Guinness, Smirnoff and Gordon's Gin firm Diageo ended higher after suffering losses mid-month. There was no company specific news, but the shares are trading at a 24 per cent discount to rival SABMiller, which looks hard to justify.
AGGRESSIVE SUMMER PORTFOLIO
As starts to a seasonal portfolio go, this year's Aggressive Summer Portfolio couldn't have started much better. Within days, Aveva had racked up double-digit gains, and by mid-month the engineering software designer was up as much as 20 per cent.
And, despite doubts about an already-generous valuation multiple, the shares have held onto their takeover premium. Schneider Electric, the French firm which in 2013 paid £3.4 billion for UK industrial software company Invensys, and US giants Emerson and GE are all said to be interested.
Full-year results published days later were in line with forecasts - the ship certainly appears to have steadied since last September's profits warning.
Software supplier Micro Focus International did well, too. Six weeks ahead of annual results, management has confirmed that numbers will match forecasts. Net debt, meanwhile, fell more than expected.
Buying US software rival The Attachmate Group Inc (TAG) in November will seriously beef up profits, and there's room for further improvement if Micro can get TAG's margins nearer its own. The shares rose 5 per cent in May.
Entertainment One, the film and TV distribution firm behind the Peppa Pig children's franchise, also made good ground - up almost 4 per cent.

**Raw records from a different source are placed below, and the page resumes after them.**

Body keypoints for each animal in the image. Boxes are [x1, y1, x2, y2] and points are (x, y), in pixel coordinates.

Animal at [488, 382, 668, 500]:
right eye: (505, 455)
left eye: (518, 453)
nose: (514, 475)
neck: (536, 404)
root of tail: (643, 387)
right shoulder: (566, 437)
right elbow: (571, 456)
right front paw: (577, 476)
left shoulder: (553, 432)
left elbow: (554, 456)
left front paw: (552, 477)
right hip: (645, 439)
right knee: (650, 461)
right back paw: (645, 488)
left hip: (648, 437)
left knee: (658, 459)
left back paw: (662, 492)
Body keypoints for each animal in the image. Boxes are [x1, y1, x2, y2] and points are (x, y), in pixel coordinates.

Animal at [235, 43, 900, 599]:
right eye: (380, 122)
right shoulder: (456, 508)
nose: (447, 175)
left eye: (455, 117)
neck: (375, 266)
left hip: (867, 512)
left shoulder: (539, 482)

Full-year underlying pre-tax profit rose 13 per cent and the company remains on track to double the size of the business within five years, a strategy set out by chief executive Darren Throop in November.

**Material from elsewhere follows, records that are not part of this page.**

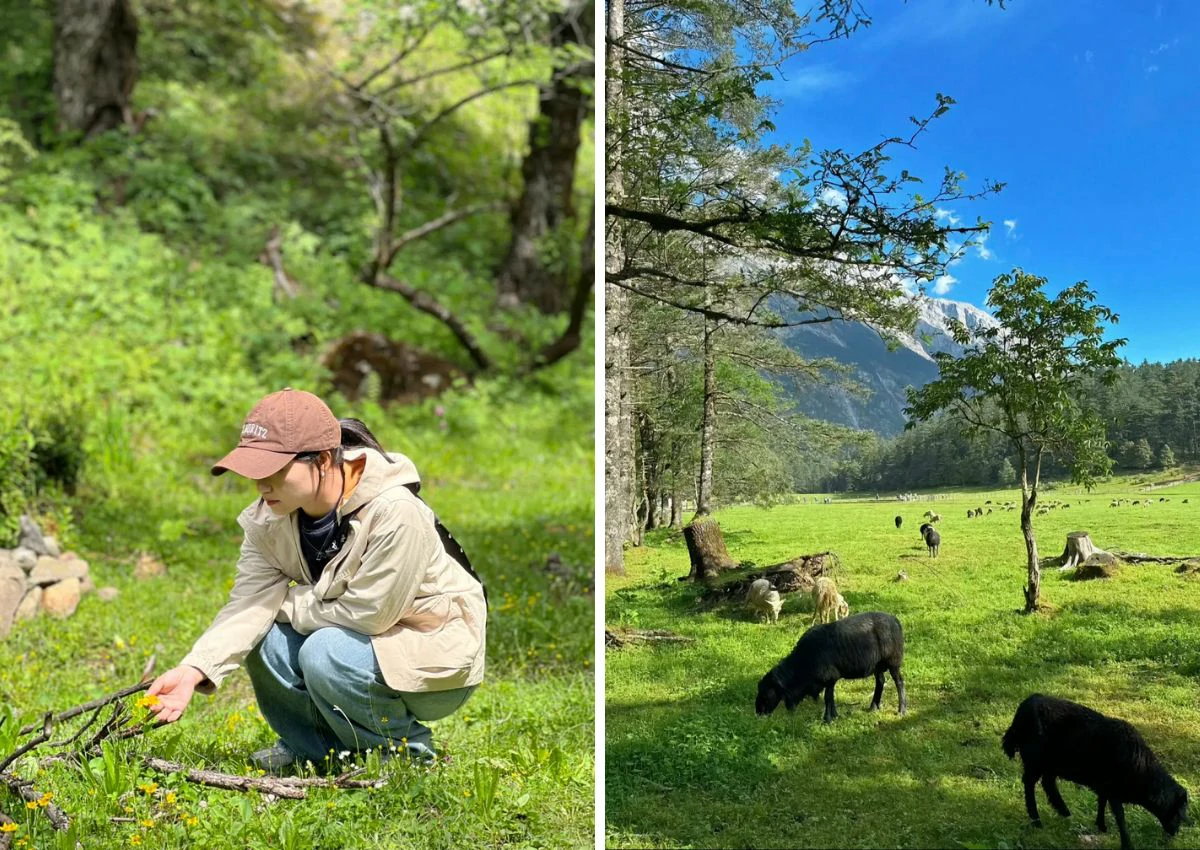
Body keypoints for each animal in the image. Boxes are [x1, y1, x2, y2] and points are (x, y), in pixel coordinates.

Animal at [753, 609, 902, 725]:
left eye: (766, 694)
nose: (758, 712)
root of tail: (895, 620)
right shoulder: (830, 679)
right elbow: (831, 698)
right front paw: (834, 716)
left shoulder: (829, 677)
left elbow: (827, 698)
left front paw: (827, 719)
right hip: (877, 665)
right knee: (880, 681)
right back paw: (873, 706)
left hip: (893, 661)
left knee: (899, 682)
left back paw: (902, 710)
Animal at [1003, 696, 1190, 845]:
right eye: (1178, 811)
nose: (1174, 835)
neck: (1143, 773)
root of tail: (1023, 708)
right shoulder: (1114, 789)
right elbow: (1120, 817)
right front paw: (1126, 843)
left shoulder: (1105, 784)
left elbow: (1101, 801)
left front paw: (1101, 826)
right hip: (1035, 758)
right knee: (1029, 784)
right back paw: (1036, 820)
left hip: (1052, 762)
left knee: (1048, 783)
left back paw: (1065, 813)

PZ Cussons appears in both portfolios, so the laggard here is BTG. Its share price fell by just under 2 per cent, despite a 21 per cent rise in underlying revenue to £368 million.
Heavy investment meant profits declined, but it was a weaker-than-expected £1 million contribution from varicose vein treatment Varithena that split opinion in the City.
Broker finnCap thinks the shares are worth just 562p, but Numis says 805p despite a lofty forward price/earnings ratio of almost 30 times.